▶ **任務目標**
• a. 照這篇講在阿里雲ECS上裝MongoDB的節選原文，下載好的MongoDB是用什麼工具傳到阿里雲ECS的？
• b. 把這篇講在阿里雲ECS上裝MongoDB的節選原文，從最後一句之後接著往下寫。

▶ **節選原文**
6.在阿里云ECS上面安裝MongoDB:

在MongoDB官網下載 mongodb3.4.9,下載完成之后，通過文件FileZilla上傳到阿里云ECS
在阿里云ECS運行一下命令安裝MongoDB,其中db.createUser方法的db是將來爬蟲使用數據庫。如果想詳細了解db.createUser可以直接到MongoDB文檔查閱

 [author@iZpq90f23ft5jyj3s7fmduhZ ~]# tar -vxzf  mongodb-linux-x86_64-amazon-3.4.9.tgz
 [author@iZpq90f23ft5jyj3s7fmduhZ ~]# mv  mongodb-linux-x86_64-amazon-3.4.9.tgz mongodb
 [author@iZpq90f23ft5jyj3s7fmduhZ ~]# cd mongodb
 [author@iZpq90f23ft5jyj3s7fmduhZ mongodb~]# mkdir db
 [author@iZpq90f23ft5jyj3s7fmduhZ mongodb~]# mkdir logs
 [author@iZpq90f23ft5jyj3s7fmduhZ mongodb~]# cd logs
 [author@iZpq90f23ft5jyj3s7fmduhZ logs~]# touch mongodb.log
 [author@iZpq90f23ft5jyj3s7fmduhZ ~]# cd ..
 [author@iZpq90f23ft5jyj3s7fmduhZ ~]# cd ..
 [author@iZpq90f23ft5jyj3s7fmduhZ mognodb~]# cd bin
 [author@iZpq90f23ft5jyj3s7fmduhZ mognodb bin~]# touch mongodb.conf(創建mongodb的日志保存路徑以及數據保存路徑)
# 下面是mongodb.conf的文件內容
  dbpath=/author/mongodb/db()
  logpath=/author/mongodb/logs/mongodb.log
  port=27017
  fork=true
  nohttpinterface=true
##############################
 [author@iZpq90f23ft5jyj3s7fmduhZ mongodb bin ~]# ./mongod --config mongodb.conf(啟動mongoDB)
 [author@iZpq90f23ft5jyj3s7fmduhZ mongodb bin ~]# ./mongo （啟動mongodb客戶端）
  MongoDB shell version v3.4.9
  connecting to: mongodb://127.0.0.1:27017
  MongoDB server version: 3.4.9
  > db.createUser({user:"xxx",pwd:"xxx",roles:[{role:"readWrite",db:"zhihu"}]})
 [author@iZpq90f23ft5jyj3s7fmduhZ ~]# kill -9 pid(這里是mongodb的進程id，可以通過ps -aux|grep mongodb查看)
 [author@iZpq90f23ft5jyj3s7fmduhZ mognodb bin~]# ./mongod --config mongodb.conf --auth(--auth以需要授權的方式啟動mongodb)

7.windows安裝 Robomongo可視化工具:
- 安裝Robbomongo過程很簡單，就不太再敘述了。安裝完之后，其中的username是剛才創建的user，zhihu是要連接的數據庫。這里會發現連接時間過長失敗，原因也是想Redis一樣，阿里云的安全規則限制，所以可以像redis那樣設置連接開放27017端口就可以了。
  
  登陸
  
  登陸成功
- 終于全部安裝完所需要的工具，工欲善其事必先利其器，真的是有苦說不來。

▶ **資料摘錄**
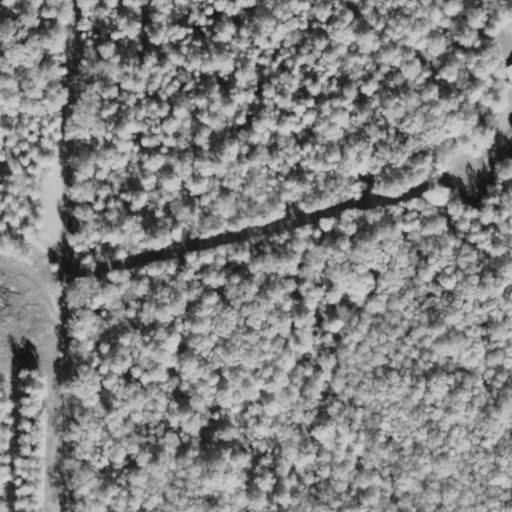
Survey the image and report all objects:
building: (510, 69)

--

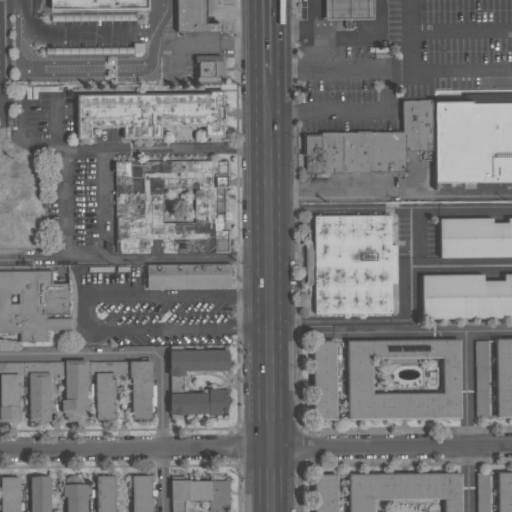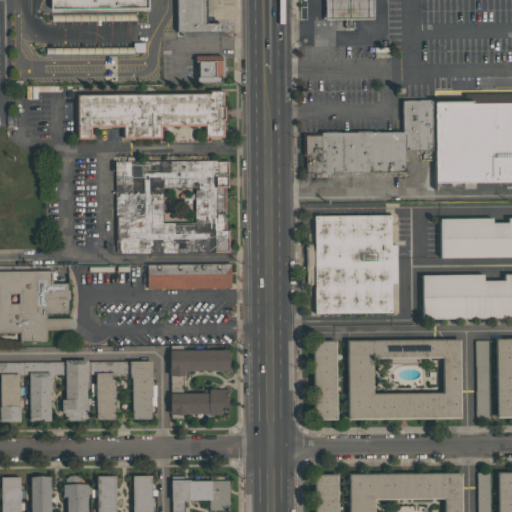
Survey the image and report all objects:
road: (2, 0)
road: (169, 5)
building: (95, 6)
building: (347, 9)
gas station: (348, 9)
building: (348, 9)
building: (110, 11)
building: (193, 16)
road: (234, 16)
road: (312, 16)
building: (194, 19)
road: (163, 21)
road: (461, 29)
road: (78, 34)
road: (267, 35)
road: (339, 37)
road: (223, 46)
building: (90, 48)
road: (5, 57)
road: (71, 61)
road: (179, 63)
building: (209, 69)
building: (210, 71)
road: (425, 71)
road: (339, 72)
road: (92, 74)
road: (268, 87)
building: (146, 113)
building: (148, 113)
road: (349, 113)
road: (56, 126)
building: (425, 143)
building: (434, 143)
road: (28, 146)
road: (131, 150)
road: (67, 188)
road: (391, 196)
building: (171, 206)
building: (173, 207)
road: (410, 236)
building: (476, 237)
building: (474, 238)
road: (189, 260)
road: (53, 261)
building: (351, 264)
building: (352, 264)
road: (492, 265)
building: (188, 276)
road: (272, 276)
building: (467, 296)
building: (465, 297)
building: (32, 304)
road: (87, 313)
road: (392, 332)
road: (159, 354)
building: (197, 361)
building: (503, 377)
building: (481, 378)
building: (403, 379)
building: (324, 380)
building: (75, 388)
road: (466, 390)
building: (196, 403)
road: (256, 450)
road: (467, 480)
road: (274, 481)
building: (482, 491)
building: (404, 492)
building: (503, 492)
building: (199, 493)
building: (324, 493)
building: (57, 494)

▶ **預期結果**
• a. 用FileZilla上傳的。

• b.
  沒完沒了是吧

8.scrapy-redis的源碼貼圖。這里是崔慶才大神的源碼，因為通過抓包分析。知乎的json的格式數據已經改變了以及自己安裝的Mongodb需要進行驗證，所以自己改寫了一部分。崔慶才源碼

setting.py配置文件部分：

  # -*- coding: utf-8 -*-
  # Scrapy settings for zhihuuser project
  #
  # For simplicity, this file contains only settings considered important or
  # commonly used. You can find more settings consulting the documentation:
  #
  #     http://doc.scrapy.org/en/latest/topics/settings.html
  #     http://scrapy.readthedocs.org/en/latest/topics/downloader-middleware.html
  #     http://scrapy.readthedocs.org/en/latest/topics/spider-middleware.html

    BOT_NAME = 'zhihuuser'

    SPIDER_MODULES = ['zhihuuser.spiders']
    NEWSPIDER_MODULE = 'zhihuuser.spiders'


  # Crawl responsibly by identifying yourself (and your website) on the user-agent
  # USER_AGENT = 'zhihuuser (+http://www.yourdomain.com)'
  # Obey robots.txt rules
    ROBOTSTXT_OBEY = False

  # Configure maximum concurrent requests performed by Scrapy (default: 16)
  #CONCURRENT_REQUESTS = 32

  # Configure a delay for requests for the same website (default: 0)
  # See http://scrapy.readthedocs.org/en/latest/topics/settings.html#download-delay
  # See also autothrottle settings and docs
  #DOWNLOAD_DELAY = 3
  # The download delay setting will honor only one of:
  #CONCURRENT_REQUESTS_PER_DOMAIN = 16
  #CONCURRENT_REQUESTS_PER_IP = 16
  # Disable cookies (enabled by default)
  #COOKIES_ENABLED = False
  # Disable Telnet Console (enabled by default)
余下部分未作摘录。